Lors du sommet du CIPS, la jeune leader et présidente de l’ONG Antini-Guinée a lancé un plaidoyer fort en faveur de l’élimination des mutilations génitales féminines (MGF), tout en invitant les jeunes à s’engager pour la défense des droits humains et la promotion de l’égalité.
« Certains naissent avec des opportunités. D’autres naissent avec des combats qu’ils n’ont jamais choisis. » C’est par ces mots que Kadiata Diallo, représentante de la République de Guinée, a ouvert son intervention devant les participants au sommet du CIPS.
Fière de son pays, qu’elle décrit comme riche de sa diversité culturelle, de la résilience de son peuple et du potentiel de sa jeunesse, elle a néanmoins rappelé une réalité préoccupante : la persistance des mutilations génitales féminines (MGF), qui continuent d’affecter des millions de filles et de femmes en Guinée.
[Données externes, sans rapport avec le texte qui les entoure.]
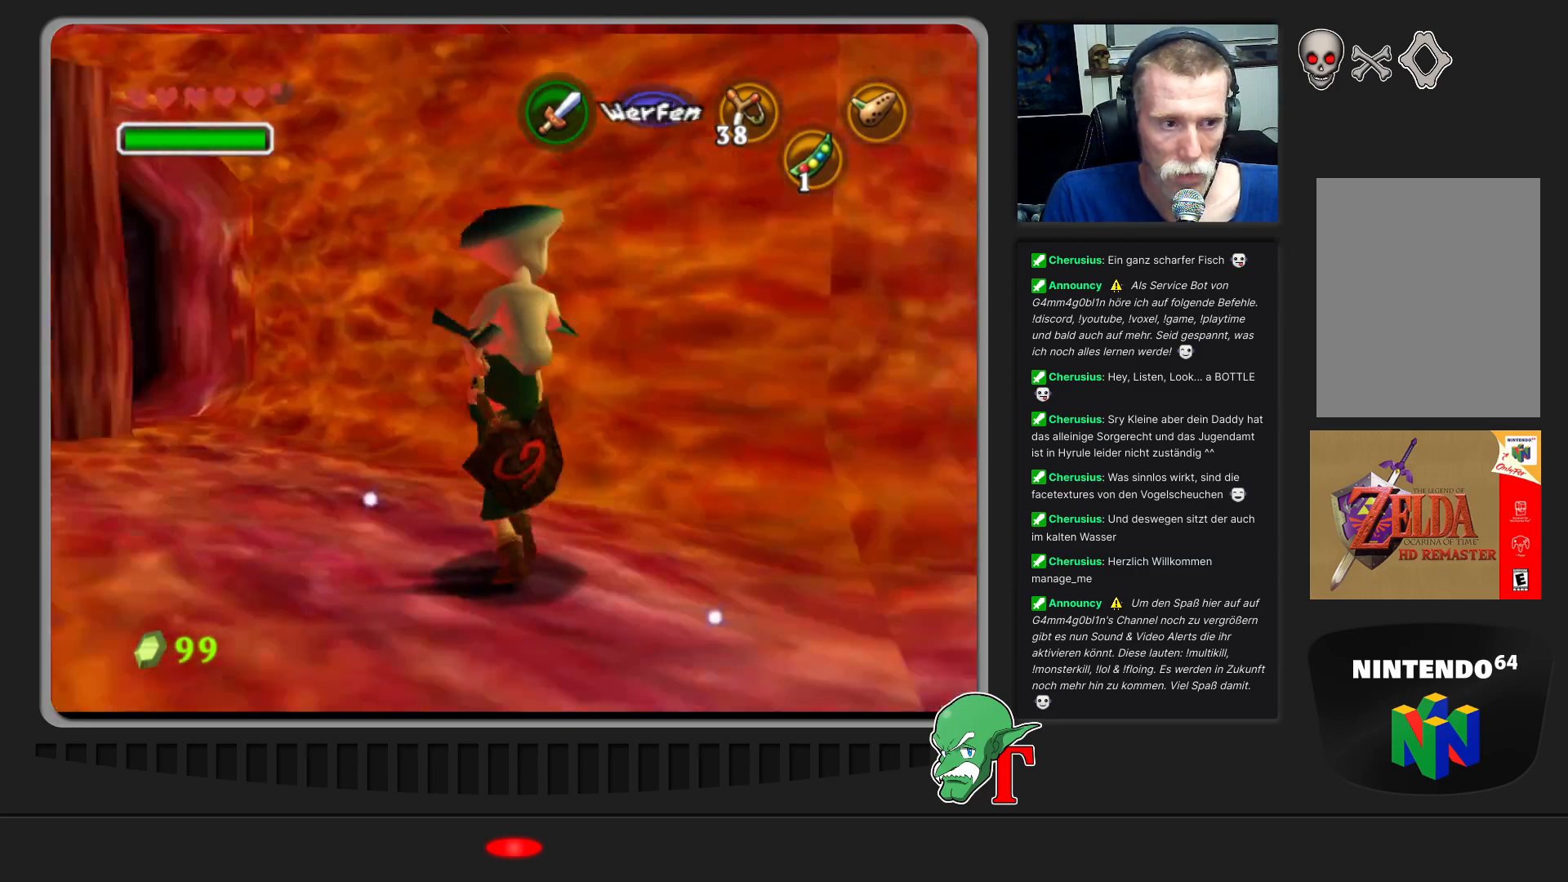
{"buttons": [], "left_stick": "down-right", "events": [[400, "left_stick", "down-right"]]}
Selon les données qu’elle a citées, près de 95 % des femmes âgées de 15 à 49 ans en Guinée ont subi une forme de mutilation génitale féminine, faisant du pays l’un des plus touchés au monde. Derrière cette statistique, a-t-elle souligné, se cachent des millions de parcours de vie marqués par des souffrances physiques, psychologiques et sociales.

Rappelant la définition de l’Organisation mondiale de la Santé (OMS), Kadiata Diallo a expliqué que les mutilations génitales féminines regroupent toutes les interventions consistant à retirer ou à altérer, pour des raisons non médicales, les organes génitaux externes féminins. Une pratique qui, selon elle, n’apporte aucun bénéfice pour la santé et entraîne des conséquences parfois irréversibles.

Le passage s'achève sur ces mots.